The 30-day non-engineer Cursor checklist
By day 30, all of these should be true. If any aren’t, you have your next task.
| Item | Done |
|---|---|
.cursorrules file exists, 50+ lines, in the project root | Yes |
| Git initialized, at least 10 commits over 30 days | Yes |
| You can use Cmd+K without looking at a cheat sheet | Yes |
| You’ve shipped at least 3 small projects end-to-end | Yes |
| You’ve read every package Cursor suggested before installing | Yes |
| You haven’t accepted a Cmd+I change without reading the diff | Yes |
| You can describe what each of your projects does in one sentence | Yes |
| You’ve added a real human-readable comment to at least one function | Yes |
If you’re at 8 of 8 on day 30, you’ve graduated. Add Claude Code, or just stay in Cursor and keep shipping. Either path works.
What’s the one rule if I only remember one thing?
State the file. State the change. State the test you’ll run to know it’s done.
The non-engineer’s job with Cursor isn’t to write code. It’s to write specifications that are tight enough that the code becomes deterministic. I learned this the hard way over 60 days. You can learn it on day 1.
Cursor doesn’t make you a developer. It makes you a founder who ships code without being one. That’s a different — and in 2026, more valuable — skill.
For more on the broader stack I run, see my live tool stack and the 6-month solo founder real numbers.
FAQ
Do I really need Cursor if I already have Claude Code?
Different jobs. Cursor is the editor — you see your files, you click around, you keep one foot in the code. Claude Code is the terminal agent — you give it tasks and it ships. I run both. Most non-engineer founders I know start with Cursor because the visual layer makes the first month survivable, then add Claude Code in month 2 once they trust the agent enough to let it work without watching.
How much should I expect to spend in month one?
$20 for Cursor Pro. That's it. Skip the free tier — you'll hit the request cap on day 3 and quit. The paid plan gives you fast access to Claude Sonnet 4.6 and GPT-5, plus unlimited slow requests. Most non-engineers don't need anything else for the first 90 days.

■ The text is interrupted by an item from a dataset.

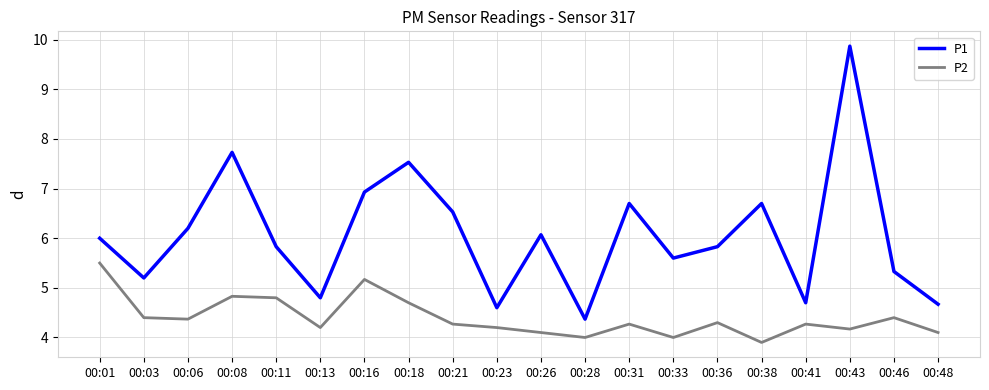

True or false: P1 has a value of 4.7 at 00:48.

True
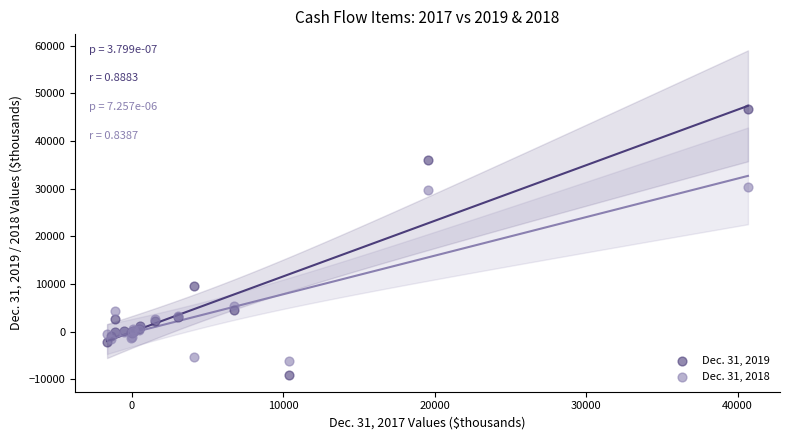

Which series reaches the maximum Y coordinate?

Dec. 31, 2019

Will I break my computer if I let Cursor run commands?
No, unless you tell it to. Cursor asks before running anything destructive. The rule I follow: I never click 'always allow' on shell commands. I read every command before approval for the first 30 days. After that, your gut catches the bad ones.
What's the single biggest mistake non-engineers make with Cursor?
Treating it like ChatGPT. ChatGPT explains things. Cursor edits files. If you ask Cursor a question instead of giving it a task with a file path, you're using a Ferrari to go grocery shopping. State the file, state the change, let it ship.
Do I need to learn the keyboard shortcuts?
Three of them. Cmd+K (inline edit), Cmd+L (chat sidebar), Cmd+I (agent mode). That's the whole keyboard ergonomic for non-engineers. Everything else, you can ignore for the first 90 days.